TEXT SECTION:
· · · · ·

Religion Without History: Fundamentalism and Liberation Theology Both Make the Same Mistake

The weather in Virginia was bizarre this past winter: 80 degrees one day, a blizzard three days after, all of which prompted a concerned acquaintance of mine to ask if there wasn’t something in the Bible somewhere about strange weather being a sign that the Last Days were at hand. I showed her the passage in the Gospel of Matthew known as “The Little Apocalypse” where an oblique reference to the climate is made: “For nation will rise against nation, and kingdom against kingdom, and there will be famines and earthquakes in various places; all this is but the beginning of the sufferings…. Pray that your flight may not be in winter.” This seemed to increase her alarm. But then I added, “But that doesn’t necessarily mean the end is upon us. Besides, there’s been strange weather in Virginia before. 1816 was known as ‘the year without summer’ because it had a mild winter and snowstorms in July.” She seemed relieved, and maybe a little disappointed. History has a way of doing that.

The Bible is, among many other things, a book about history, specifically about God’s salvific work in it. If the Bible is not perfectly consistent when every statement is taken literally, its authors and redactors nonetheless share the conviction that God has been active in human affairs. Moses led the Exodus sometime after the Pharaohs directed the building of Pithon and Rameses; Jeremiah prophesied during the time of the Babylonian expansion; according to Luke, Jesus was born when Augustus was Caesar and “Qurinius was governor of Syria.” If the concision of the details don’t always rival Barbara Tuchman, they nonetheless manifest the contributors’ shared conviction that history is vitally important. The sitz im leben of Star Wars—”A long time ago in a galaxy far, far away”—is hardly ever a Biblical perspective. Sound theology must always take seriously the historical dimensions of scripture.

It is a given that fundamentalists and liberationists (the two opposite ends of the Christian spectrum) don’t see eye-to-eye on theology. But if each appropriated the Biblical concern for the significance of history, they might edge a little closer. Fundamentalists find their Weltanschauung in a conviction that the scriptures are more than divinely inspired, they are inerrant. Belief in inerrancy was an undercurrent in American Protestantism throughout the last half of the nineteenth century, in part as a reaction to the theories of Darwin. Organizational resistance began with a series of 12 booklets entitled The Fundamentals, which first appeared in 1910.

These little books, written and edited by some fairly erudite conservatives, were not in and of themselves the troglodyte missives demonized by their later liberal critics. What their publication accomplished, however, was to bring together under one broad tent both the literalists and the premillennial dispensationalists. The latter believed in a numerological scheme developed at the turn of the century by Cyrus Scofield (of Scofield Study Bible fame). Scofield taught that God operated under a series of arrangements with humanity, and that the present one, the Covenant of Grace, portended the seventh and conclusive Covenant, when Jesus will return and the Kingdom will be established. For all their erudition, the authors and editors of The Fundamentals helped legitimize their anti-intellectual descendants who have, without intending to, demeaned the breadth of Christian experience by exalting the King James version of the Bible into the textus receptus of the Holy Spirit, and debased the historical integrity of the faith by converting large numbers of Christians into numerologists.

· · · · ·

STORED DATA:
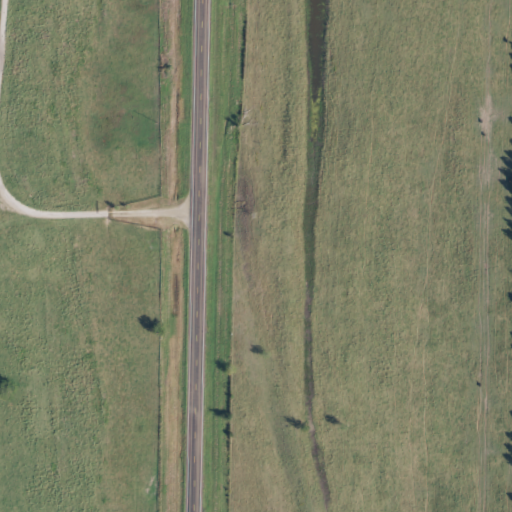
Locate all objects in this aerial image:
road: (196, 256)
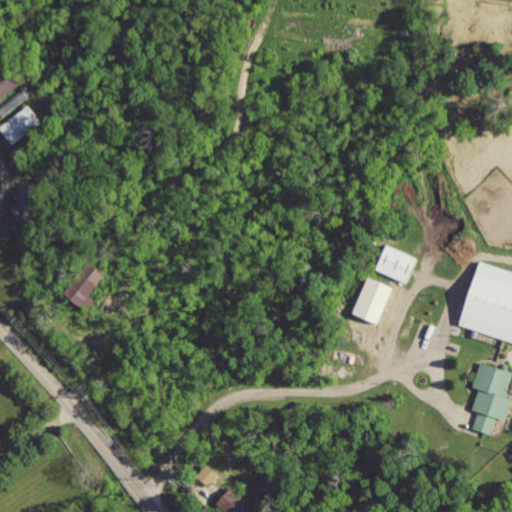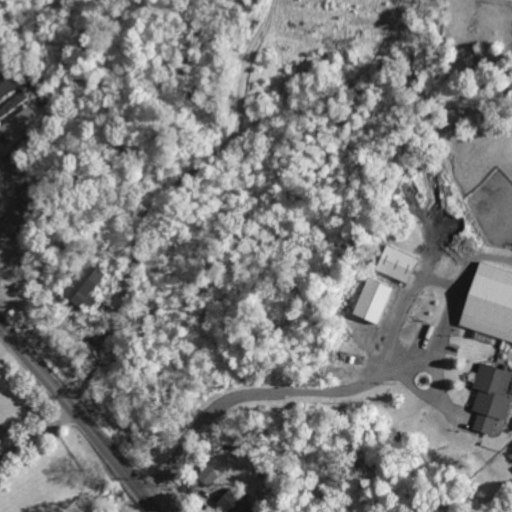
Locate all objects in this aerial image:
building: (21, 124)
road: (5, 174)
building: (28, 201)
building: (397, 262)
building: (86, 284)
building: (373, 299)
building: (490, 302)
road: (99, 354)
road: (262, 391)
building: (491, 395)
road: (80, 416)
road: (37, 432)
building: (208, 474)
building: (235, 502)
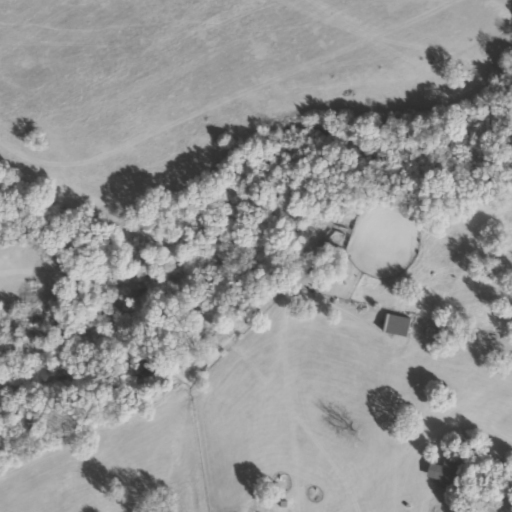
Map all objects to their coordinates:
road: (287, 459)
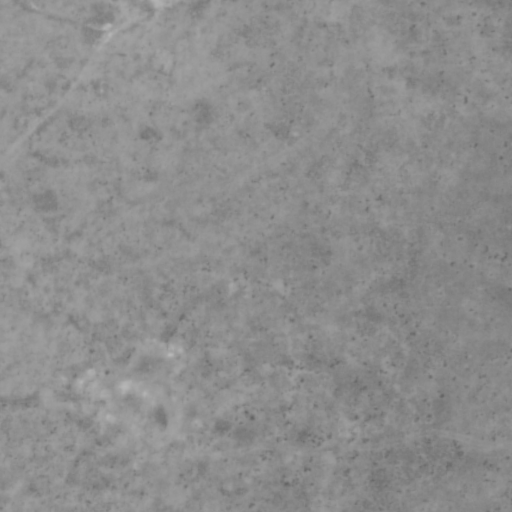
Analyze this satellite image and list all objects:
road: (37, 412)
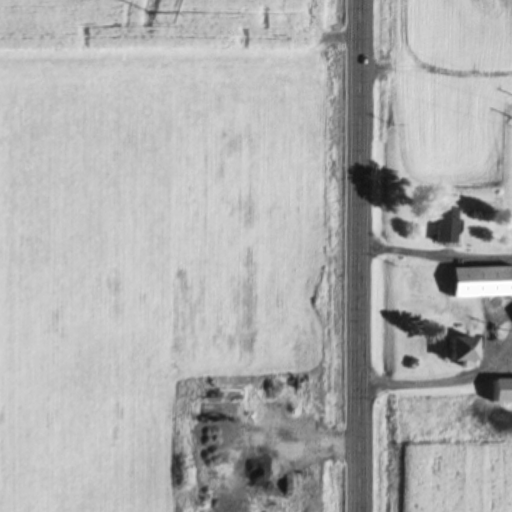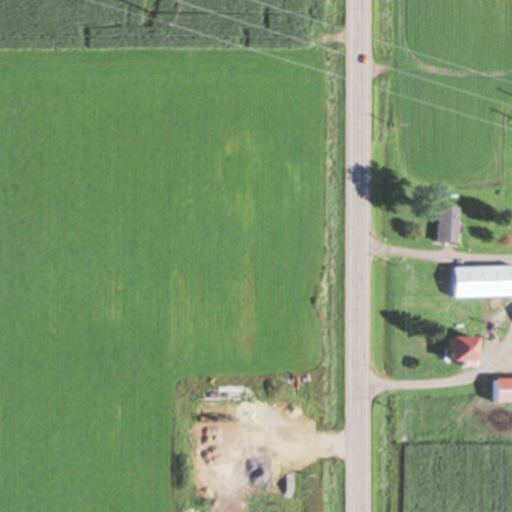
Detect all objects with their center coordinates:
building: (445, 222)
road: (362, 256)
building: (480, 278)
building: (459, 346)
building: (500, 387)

· · · · ·

REQUIRED ACTIONS:
(1) In the essay on fundamentalism and liberation theology, can you repeat the passage that begins at the words "It is a given" and stops after "appeared in 1910.", swapping "booklets" for "pamphlets"?
(2) According to the essay on fundamentalism and liberation theology, in what year did The Fundamentals first appear?

SOLVED TASKS:
(1)
It is a given that fundamentalists and liberationists (the two opposite ends of the Christian spectrum) don’t see eye-to-eye on theology. But if each appropriated the Biblical concern for the significance of history, they might edge a little closer. Fundamentalists find their Weltanschauung in a conviction that the scriptures are more than divinely inspired, they are inerrant. Belief in inerrancy was an undercurrent in American Protestantism throughout the last half of the nineteenth century, in part as a reaction to the theories of Darwin. Organizational resistance began with a series of 12 pamphlets entitled The Fundamentals, which first appeared in 1910.

(2) 1910